假如都沒雕刻/塑形過東西或對3D感很差的...,建議用油土(至少不會乾

過程2  製作模具 
       (上矽膠>中間貼油土壩(油土)>上一面的石膏(左面)>撤除油土壩>交接處塗凡士林>上一面的石膏(右面)


沒拍到上油土壩的那張實在抱歉@@...蠻重要的過程
油土壩的功用就是擋住左面的石膏,左面硬化後,就能撤除油土壩了
交接處塗凡士林是為了分開左右模,也就是上右面石膏不會黏在一起

過程3 成品
       (混合AB樹脂>倒進模具,轉啊轉>轉到凝固平均,依需要的厚度,決定次數)(通常我都是100g x 6 次)
用文字似乎很朦朧,底下有個備註(1)




過程4 組裝
      底下有一些比較簡單的製作過程就省略了

     鋸開(70D,還蠻好鋸的)

     4cm眼睛製作

     LED 3D eye 試做


     牙齒跟舌頭製作


     比對

     上色

     然後就組裝完了...(用環氧樹脂補土,黏住眼睛修飾跟製作嘴唇


     鼻子跟一堆肉球(矽膠),有模具就停不下來了啊~(做太多

     布料


過程5 上布料




這是我第一個頭部作品~

不是很滿意的成品,理論上能做更好...(個性驅使..

特此感謝 丁丁鼠, 模型狂人前輩

最近都是在Plurk上更新
http://www.plurk.com/AF91N



----------------------------------備註--------------------------------------
翻模製作可以參考這個youtube (作者Beetlecat)

----------


## 火狼

af91n好厲害呀（該怎麼稱呼您呢？）
上述的做法跟國外製作獸頭的方法幾乎一模一樣呢
個狼認為這種做法比較接近真實的狼頭
眼睛的led是怎麼插入的？

本狼在想
如果搭配3d列印的話
製作成本和時間應該會下降許多
也應該惠更精細
感謝分享~

----------


## AF91N

我就叫AF91N 

LED我是直接插在半圓矽膠膜上@@(然後倒入透明UP/Epoxy樹脂),不過拔起來就很麻煩XDD

3D列印成本跟時間不會低到哪去,畫3D模型需要技術跟時間,印出來也蠻久的...

----------


## 月光銀牙

好可愛喔~~

作法明確，簡直不敢相信

眼睛看起來好逼真

貼上毛布之後簡直超逼真的

不過眼睛是怎麼做的啊?

----------


## AF91N

不難...要先製作矽膠模具,難度跟製作肥皂模一樣簡單 

黏住(吊住)要翻模的圓形體,倒矽膠下去等待凝固

矽膠凝固後倒入透明樹脂等待樹脂凝固即可,成型就是半圓透明球體了

建議使用油性筆畫出眼睛跟瞳孔,拿E6000萬用膠黏住即可

為此我還跑去買七龍珠=  =... (因為剛好4cm光滑球面,又不少顆XDD)

----------


## 沃斯特

做得好精緻喔，不知道你花了多少時間完成的？

----------


## AF91N

每天約平均2小時,差不多21天吧,約42小時 (2014 12/9 >2015 1/1)

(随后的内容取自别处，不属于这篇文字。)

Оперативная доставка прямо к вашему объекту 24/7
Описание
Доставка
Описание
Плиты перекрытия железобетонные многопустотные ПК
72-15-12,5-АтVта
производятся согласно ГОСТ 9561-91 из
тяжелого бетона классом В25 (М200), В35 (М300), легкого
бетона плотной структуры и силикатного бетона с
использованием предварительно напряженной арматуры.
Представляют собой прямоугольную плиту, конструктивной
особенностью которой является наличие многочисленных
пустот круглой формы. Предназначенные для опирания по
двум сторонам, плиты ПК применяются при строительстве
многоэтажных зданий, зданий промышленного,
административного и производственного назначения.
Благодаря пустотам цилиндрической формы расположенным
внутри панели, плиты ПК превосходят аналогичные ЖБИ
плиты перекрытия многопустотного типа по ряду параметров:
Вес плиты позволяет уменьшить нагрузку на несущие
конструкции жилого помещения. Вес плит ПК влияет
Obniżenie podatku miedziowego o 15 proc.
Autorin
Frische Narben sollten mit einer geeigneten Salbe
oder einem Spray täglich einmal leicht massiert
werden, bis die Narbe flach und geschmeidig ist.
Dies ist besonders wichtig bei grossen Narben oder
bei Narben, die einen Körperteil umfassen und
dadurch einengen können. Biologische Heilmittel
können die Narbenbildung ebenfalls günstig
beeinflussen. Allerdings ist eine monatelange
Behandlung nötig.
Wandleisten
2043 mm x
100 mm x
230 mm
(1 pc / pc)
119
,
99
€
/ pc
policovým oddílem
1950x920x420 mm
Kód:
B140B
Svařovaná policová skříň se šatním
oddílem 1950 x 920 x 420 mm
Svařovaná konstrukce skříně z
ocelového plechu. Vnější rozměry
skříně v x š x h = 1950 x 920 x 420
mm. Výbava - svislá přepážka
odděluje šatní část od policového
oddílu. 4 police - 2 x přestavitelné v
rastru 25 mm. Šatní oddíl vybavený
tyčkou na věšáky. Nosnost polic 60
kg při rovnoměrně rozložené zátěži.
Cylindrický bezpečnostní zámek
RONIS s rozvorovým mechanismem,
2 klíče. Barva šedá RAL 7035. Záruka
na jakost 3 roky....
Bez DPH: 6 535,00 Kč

天數較多是因為進口的毛料延誤(拖了5天左右,卡到聖誕節,大/重物件都會延誤

----------


## 幻星嵐

模具製作感覺就很困難很耗時間...
而且模具應該很容易做不好而失敗吧...
覺得模具貼上那些毛布後整個超大改變!
感覺能做出來就好厲害~
之後有機會也想要自己或者和朋友一起嘗試做看看
感謝AF91N分享這些資訊OwO//

----------


## 拉古·拉龙特

想问这样可以看得到路吗嗷？？感觉似乎没有地方可以看到前面的说……外加led眼珠在大半夜似乎会有点恐怖嗷……

----------


## 帝獵

這個好厲害，感覺要作翻模處理是很大一件工程
而且不會第一次翻就能成功吧?
請問這要留多少當貼毛皮的厚度，還是要依毛的厚度判定
感覺上吻部留好長

----------


## AF91N

>幻星嵐
經驗法則,有教學是一回事,實際上做又是另一回事...,我自己也失敗了好幾次XD"

>拉古·拉龙特 
感覺洞很小,但實際上視野是很ok的XD  (比較貼近臉部的關係
LED當時只是試做XD,實際上是會使用試試看,半夜發光確實挺嚇人的 (手電筒模式(誤XD"

>帝獵
翻模的部分,我失敗了2次左右...,真的要有經驗,才知道要如何拿捏材料特性=  ="
E-2就是完完全全沒考慮到布厚度的作品,所以後來貼毛並剃掉之後感覺還是太寬了一些
所以在E-3就做了修正(也修短了嘴長

----------


## 參

能請問人頭的模型哪裡買嗎,找了很多地方都沒有,不知道哪裡可以買到

----------


## toy109

好厉害，很逼真。个人感觉翻模比较复杂，有难度很佩服，谢谢分享

----------


## 菜鳥

我覺得你做得很好
我很喜歡你的作品，你要好好加油喔！
希望你能作出更棒的作品！ :jcdragon-want:  :jcdragon-want:

----------